PROBLEM DESCRIPTION
Verbatim transcription with images omitted: return the entries below in full.

SUPPLIED DATA
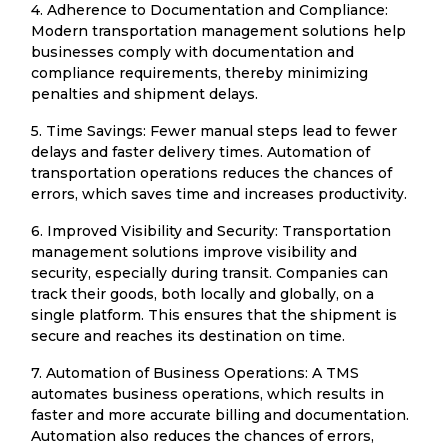
4. Adherence to Documentation and Compliance:
Modern transportation management solutions help
businesses comply with documentation and
compliance requirements, thereby minimizing
penalties and shipment delays.
5. Time Savings: Fewer manual steps lead to fewer
delays and faster delivery times. Automation of
transportation operations reduces the chances of
errors, which saves time and increases productivity.
6. Improved Visibility and Security: Transportation
management solutions improve visibility and
security, especially during transit. Companies can
track their goods, both locally and globally, on a
single platform. This ensures that the shipment is
secure and reaches its destination on time.
7. Automation of Business Operations: A TMS
automates business operations, which results in
faster and more accurate billing and documentation.
Automation also reduces the chances of errors,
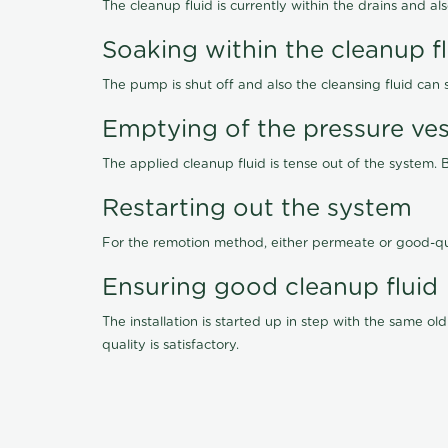
The cleanup fluid is currently within the drains and a
Soaking within the cleanup f
The pump is shut off and also the cleansing fluid can
Emptying of the pressure ves
The applied cleanup fluid is tense out of the system. 
Restarting out the system
For the remotion method, either permeate or good-qu
Ensuring good cleanup fluid
The installation is started up in step with the same 
quality is satisfactory.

RESPONSE TO THE EXERCISE
4. Adherence to Documentation and Compliance:
Modern transportation management solutions help
businesses comply with documentation and
compliance requirements, thereby minimizing
penalties and shipment delays.
5. Time Savings: Fewer manual steps lead to fewer
delays and faster delivery times. Automation of
transportation operations reduces the chances of
errors, which saves time and increases productivity.
6. Improved Visibility and Security: Transportation
management solutions improve visibility and
security, especially during transit. Companies can
track their goods, both locally and globally, on a
single platform. This ensures that the shipment is
secure and reaches its destination on time.
7. Automation of Business Operations: A TMS
automates business operations, which results in
faster and more accurate billing and documentation.
Automation also reduces the chances of errors,
The cleanup fluid is currently within the drains and a
Soaking within the cleanup f
The pump is shut off and also the cleansing fluid can
Emptying of the pressure ves
The applied cleanup fluid is tense out of the system. 
Restarting out the system
For the remotion method, either permeate or good-qu
Ensuring good cleanup fluid
The installation is started up in step with the same 
quality is satisfactory.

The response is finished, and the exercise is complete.